Neodyum Miknatis
amateur porn
implant
olabahis
Casino Siteleri
Kayseri escort
canli poker siteleri kolaybet meritslot
escort antalya
istanbul escort
sirinevler escort
antalya eskort bayan
brazzers
Articles

The Growth of Collective Redress in the EU: A Survey of Developments in 10 Member States—the need to maintain safeguards

The Growth of Collective Redress in the EU: A Survey of Developments

The Growth of Collective Redress in the EU: A Survey of Developments in 10 Member States—the need to maintain safeguards

30.05.2017

In 2013, the European Commission adopted a Recommendation on Collective Redress. It invited Member States to adopt a collective redress framework by July 2016 that would include the features mentioned in the Recommendation and then by July 2017, to report to the Commission about the extent to which they had done so. On the basis of the Member States’ report, the Commission will assess whether further actions by the EU is required.

After some years of hesitation by national legislatures, it is now clear that collective redress or so-called class-action models are multiplying across the EU. A large majority of the Member States now have at least one way for claimants to combine their claims and sue an alleged harm-causing party or parties for damages before national courts.

Though collective redress presents advantages (mainly the potential time and cost efficiency of dealing with multiple, similar claims at the same time), such mechanism is not without risks. In particular, experience in non-EU jurisdictions has shown that the opportunity to aggregate claims can in some cases cause litigation abuse. This potential for abuse is more potent where the rewards of litigation far outweigh the risks meaning that there are significant financial incentives for filing weak (or even entirely meritless) claims.

The Commission’s 2013 Recommendation acknowledged this risk and proposed several safeguards that are intended to prevent abusive litigation by keeping the risks and rewards under control.

It is particularly appropriate to determine whether safeguards have been adopted at all, and whether and how those safeguards are being implemented in practice.
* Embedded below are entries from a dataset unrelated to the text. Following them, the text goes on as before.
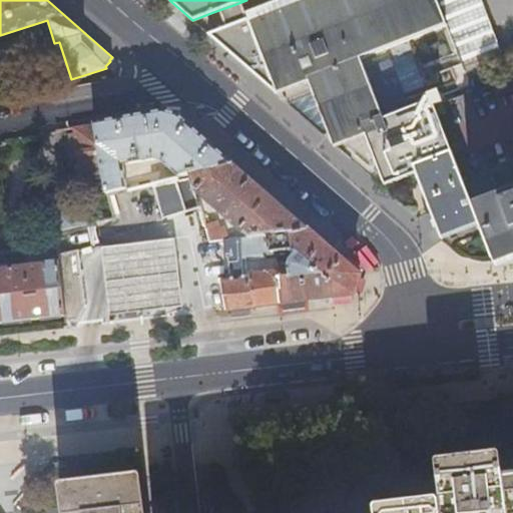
[(364,131),(382,180),(414,168),(412,163),(450,149),(433,103),(410,112),(386,48),(448,25),(438,0),(301,0),(249,19),(276,88),(308,76),(332,142),(364,131)]
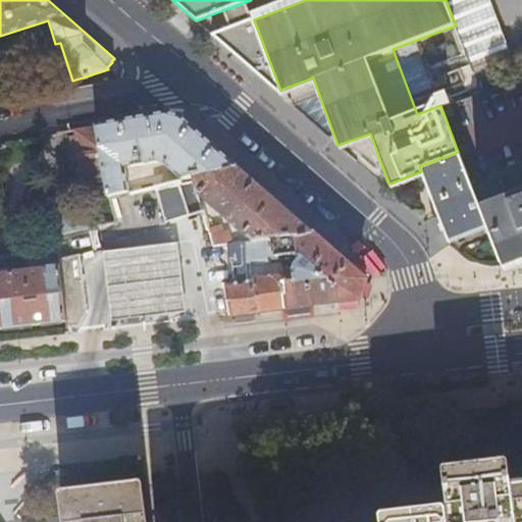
[(488,0),(446,0),(456,25),(473,72),(510,58),(488,0)]
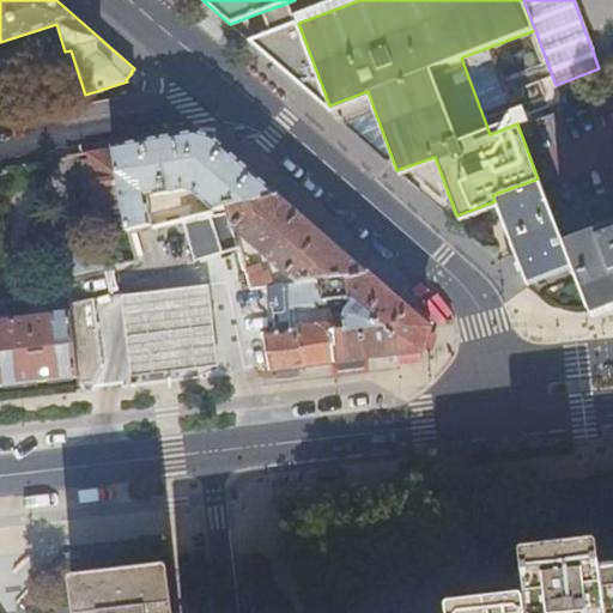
[(279,6),(255,14),(262,36),(286,26),(279,6)]
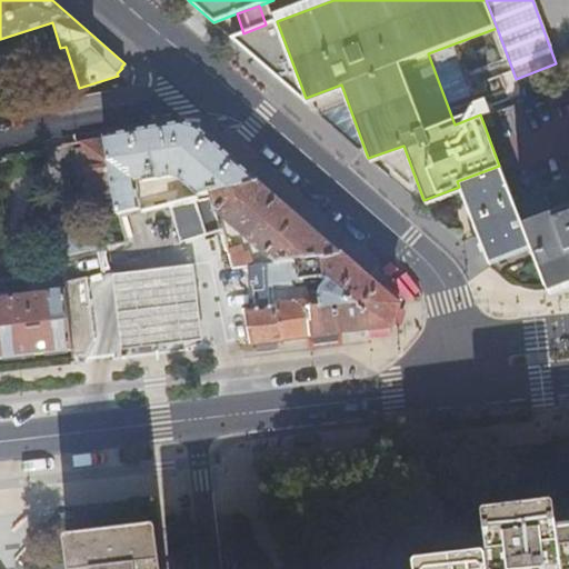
[(306,98),(277,21),(266,25),(243,33),(231,37),(301,99),(306,98)]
Against this background, the U.S. Chamber Institute for Legal Reform (ILR) has ordered a survey on the “state of play” of collective redress in 10 Member States (including all of the largest economies). The survey was coordinated by Sidley Austin LLP in Brussels. It called on the expertise of practitioners in all of the Member States surveyed, including Stibbe Amsterdam (Jeroen Kortmann) for the Netherlands and Stibbe Brussels (Oliver Stevens) for Belgium[1]. The survey identifies trends and issues that seem to be emerging across the EU. It finds that Member States have been accelerating the introduction of policies that simplify lawsuits, with the value and volume of claims increasing steeply. However, ILR’s study also finds that Member States, depending on the Member State in question, have failed to a larger or lesser extent to implement or maintain important safeguards for collective redress.

To view the PDF version of the survey, please click here.

 

Footnotes:

[1] Stibbe has not contributed to the editing of the report.

Team

Related news

12.11.2020 NL law
The Dutch Scheme – high flexibility in plan contents and possibility to affect group guarantees

Short Reads - The Act on confirmation of private restructuring plans (Wet homologatie onderhands akkoord) – which introduces a framework allowing debtors to restructure their debts outside formal insolvency proceedings (the “Dutch Scheme“) – was adopted by the Dutch Senate on 6 October 2020 and will enter into force on 1 January 2021. In previous blogs we have summarised when the Dutch Scheme can be used, who can make use of the initiative, and what action is required.

Read more

11.11.2020 EU law
Innovatie en staatssteun. Het CBb leidt de weg bij de belangrijke definities industrieel onderzoek en experimentele ontwikkeling

Short Reads - Het College van Beroep voor het bedrijfsleven (“CBb”) heeft op 6 oktober 2020 in een subsidiegeschil nadere invulling gegeven aan het onderscheid tussen “industrieel onderzoek” en “experimentele ontwikkeling”. Dit onderscheid staat centraal in nationale subsidieregelingen en Europese staatssteunregels die overheidsinvesteringen in onderzoek, ontwikkeling en innovatie (“O&O&I”) mogelijk moeten maken.